Information technology and cyber security

Given our digitalisation efforts and increasing reliance on information technology (IT) systems for our operations, we continually monitor external developments and actively share information on threats and security incidents. Shell employees and contract staff are subject to mandatory courses and regular awareness campaigns aimed at protecting us against cyber threats. We periodically test and adapt cyber-security response processes and seek to enhance our security monitoring capability.

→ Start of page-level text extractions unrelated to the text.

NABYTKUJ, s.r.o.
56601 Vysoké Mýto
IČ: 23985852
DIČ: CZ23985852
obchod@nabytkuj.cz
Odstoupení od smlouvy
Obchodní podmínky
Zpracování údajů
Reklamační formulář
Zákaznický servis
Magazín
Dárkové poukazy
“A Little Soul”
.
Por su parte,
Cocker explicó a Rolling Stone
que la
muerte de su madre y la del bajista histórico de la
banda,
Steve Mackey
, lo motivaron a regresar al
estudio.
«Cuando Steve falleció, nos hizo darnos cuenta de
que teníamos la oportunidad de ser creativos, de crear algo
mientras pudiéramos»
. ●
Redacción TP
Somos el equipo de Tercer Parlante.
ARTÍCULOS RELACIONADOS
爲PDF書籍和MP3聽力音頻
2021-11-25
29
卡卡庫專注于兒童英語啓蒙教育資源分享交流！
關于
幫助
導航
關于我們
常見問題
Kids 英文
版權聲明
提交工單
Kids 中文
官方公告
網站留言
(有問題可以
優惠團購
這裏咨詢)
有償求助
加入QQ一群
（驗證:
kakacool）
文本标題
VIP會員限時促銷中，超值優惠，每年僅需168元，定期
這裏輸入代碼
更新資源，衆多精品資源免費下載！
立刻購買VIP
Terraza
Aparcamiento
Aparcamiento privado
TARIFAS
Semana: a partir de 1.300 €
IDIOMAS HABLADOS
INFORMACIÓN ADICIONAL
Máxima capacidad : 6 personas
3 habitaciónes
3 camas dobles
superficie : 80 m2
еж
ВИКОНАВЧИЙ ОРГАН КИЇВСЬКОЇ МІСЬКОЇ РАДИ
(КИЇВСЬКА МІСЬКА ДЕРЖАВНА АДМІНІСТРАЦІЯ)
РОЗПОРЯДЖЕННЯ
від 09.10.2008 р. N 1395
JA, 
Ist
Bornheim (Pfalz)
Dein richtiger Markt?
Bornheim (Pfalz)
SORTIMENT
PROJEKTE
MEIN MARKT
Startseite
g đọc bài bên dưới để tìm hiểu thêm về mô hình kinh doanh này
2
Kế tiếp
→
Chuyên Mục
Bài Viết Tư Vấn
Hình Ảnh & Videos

Given our dependence on IT systems for our operations and the increasing role of digital technologies across our organisation, we are aware that cyber-security attacks could cause significant harm to Shell in the form of loss of productivity, loss of intellectual property, regulatory fines and reputational damage. As a result, we continuously measure and, where required, further improve our cyber-security capabilities to reduce the likelihood of successful cyber attacks. Our cyber-security capabilities are embedded into our IT systems, which are protected by various detective and protective technologies. The identification and assessment capabilities are built into our support processes and adhere to industry best practices. The security of IT services, operated by external IT companies, is managed through contractual clauses and additionally through formal supplier assurance reports for critical IT services.

Shell is frequently subjected to cyber attacks and since the COVID-19 pandemic in 2020, we have noticed an increase in such activity. COVID-19 necessitated a switch from office to remote working, which changed and increased the IT systems’ exposure to cyber threats. Shell’s CyberDefence team responded by enhancing cyber-security controls for remote connectivity, strengthening its monitoring and detection, and taking additional measures to improve cyber awareness.

See “Risk factors”.

Brand value

In January 2022, Shell’s brand value was estimated at $49.9 billion in Brand Finance Global 500 2022, the annual report by leading brand valuation consultancy Brand Finance. This was up 18% compared with 2021, and up 36% compared with 2017. According to the valuation, the Shell brand remains the most valued in the oil and gas industry. The gap to second place widened from $4.7 billion in 2021 to $6.3 billion in 2022. The report also showed that Shell’s brand rating is AAA- in 2022, which is reduced from AAA in 2021.